There is one area of research that has received the most attention in my laboratory, and on which we have published most extensively: the interaction of viruses with cell receptors. Towards the end of my stay in the Baltimore laboratory I became interested in how poliovirus attaches to and enters cells. I came to Columbia with a strong interest in identifying the cell receptor for poliovirus, which we subsequently achieved. This finding lead to a series of studies on virus attachment to cells and virus entry. We produced transgenic mice susceptible to poliovirus, and used them to study aspects of poliovirus replication and pathogenesis, including how the virus attaches to its cellular receptor, regulation of viral tissue tropism, and the basis for attenuation of the Sabin vaccine strains.
The finding that poliovirus tropism is regulated by the interferon response lead to a change in the direction of our research. Beginning in the early 2000s we began studying how poliovirus interacted with the innate immune response. We found that poliovirus is relatively resistant to the antiviral effects of interferon, a property conferred by the viral 2Apro proteinase. How poliovirus is sensed by the innate immune system has also become a focus of our work. With the looming prospect of poliovirus eradication, and subsequent prohibition of work on the virus, we have also turned our attention to rhinoviruses, agents of respiratory illness.
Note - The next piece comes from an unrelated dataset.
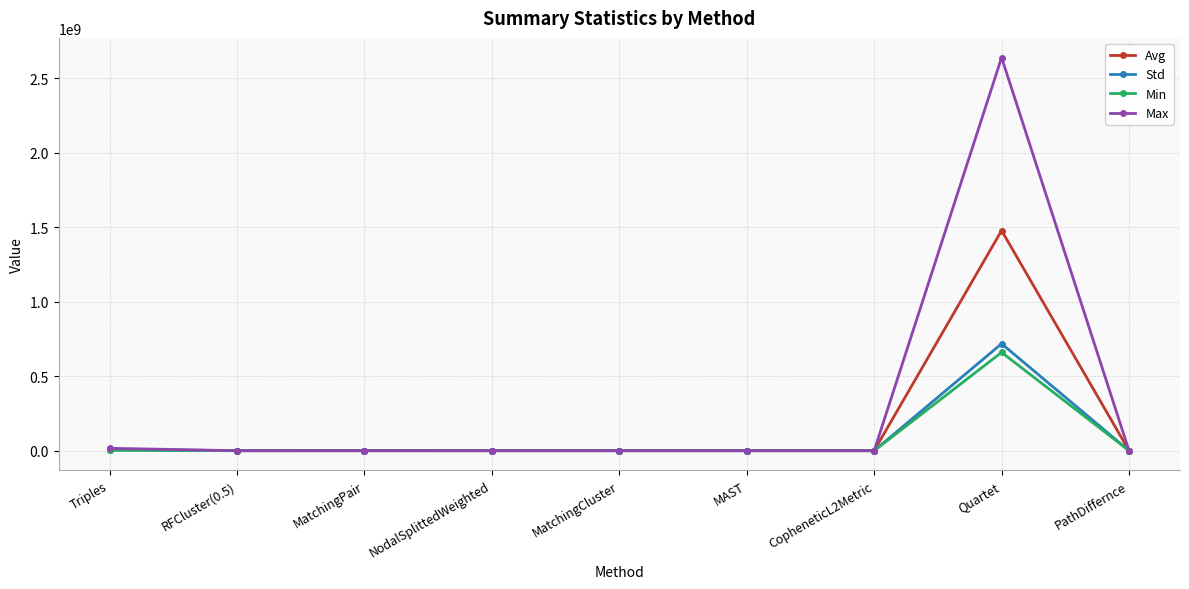

Which series has the largest total across all categories?

Max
One focus has been to establish a mouse model for rhinovirus infection.
This story would not be complete without mentioning my foray into science communication. I have written a virology textbook and a blog about viruses, and began three science podcasts, including This Week in Virology, This Week in Parasitism, and This Week in Microbiology. My use of social media to teach microbiology to the world has been documented in a Social Media and Microbiology Education and in my Peter Wildy Prize Address.
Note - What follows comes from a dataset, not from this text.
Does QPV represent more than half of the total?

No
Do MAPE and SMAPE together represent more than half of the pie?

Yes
None of this work would have been possible without the participation of 24 Ph.D. students (Nicola La Monica, Cathy Mendelsohn, Eric Moss, Robert O’Neill, Mary Morrison, Ruibao Ren, Elizabeth Colston, Michael Bouchard, Suhua Zhang, Alan Dove, Sa Liao, Yanzhang Dong, Yi Lin, Brian McDermott, Melissa Stewart Kim, Steven Kauder, Julie Harris, Amy Rosenfeld, Juliet Morrison, Angela Rasmussen, Jennifer Drahos, and Esther Francisco), 7 postdoctoral fellows (Gerardo Kaplan, Marion Freistadt, Michael Shepley, Ornella Flore, Juan Salas-Benito, and Scott Hughes), and many technicians and undergraduate students. My laboratory currently consists of postdoctoral scientist Rea Dabelic, and graduate students Ashlee Bennett and Michael Schreiber (pictured above).
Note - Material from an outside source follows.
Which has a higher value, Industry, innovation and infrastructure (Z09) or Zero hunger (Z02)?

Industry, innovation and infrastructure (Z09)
Counting my time here, together with my Ph.D. and postdoctoral years, I’ve been working on viruses for 37 years. I do not know how much longer I will be doing the same, but it’s safe to say that it won’t be for another 37 years. But whenever I stop directing virology research, I will continue to write, podcast, and teach – you can expect nothing less from Earth’s virology professor.